Vision-based Positioning for UAVs

Precise positioning is a prerequisite for airborne high-quality magnetic data surveying. Modern airborne magnetic surveying platforms are usually composed of two parts: an aerial vehicle and a suspended magnetometer bird. This configuration poses a challenge for georeferencing of data since the sensitivity of magnetic sensors prohibits the placement of electronic positioning sensors directly on the bird.

This work focuses on developing a vision-based positioning solution that employs computer vision and sensor fusion techniques. The solution relies on a camera and GNSS/IMU mounted on the UAV, as well as several fiducial markers on the magnetometer bird, which is a passive solution and generates negligible magnetic interference. The proposed solution comprises three primary modules, including a spatial and temporal alignment module, a fiducial detection module, and a sensor fusion module. The spatial and temporal alignment module applies a two-step calibration to estimate the parameters for synchronizing and aligning measurements from multiple sensors.

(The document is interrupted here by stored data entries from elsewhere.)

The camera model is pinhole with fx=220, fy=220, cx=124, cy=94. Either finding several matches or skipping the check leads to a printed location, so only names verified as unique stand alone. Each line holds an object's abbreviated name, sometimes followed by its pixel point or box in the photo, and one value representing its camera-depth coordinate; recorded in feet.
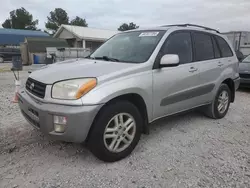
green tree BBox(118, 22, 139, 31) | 239.50
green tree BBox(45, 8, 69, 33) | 208.54
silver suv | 8.15
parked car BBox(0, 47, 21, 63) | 74.18
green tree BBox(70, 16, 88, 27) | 213.05
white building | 81.10
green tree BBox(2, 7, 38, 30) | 193.77
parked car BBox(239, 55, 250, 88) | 24.52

The fiducial detection module processes the input video to extract regions of interest and further detects elliptical fiducials. After calculating the relative position from the detected fiducials, the sensor fusion module fuses the relative position with the global position and attitude of the UAV to determine the magnetometer bird’s global position.

We have evaluated the developed vision-based positioning solution by real flight experiments. Evaluation results show that it achieves centimeter-level positioning accuracy for a single axis and its overall 3D positioning accuracy is at the decimeter level, which comes close to the performance of the reference system. In addition, we have also contributed to pose estimation in heterogeneous space, where a series of absolute and relative pose estimation algorithms are proposed. Compared to state-of-the-art methods, the proposed algorithms demonstrate superior performance in terms of accuracy and robustness.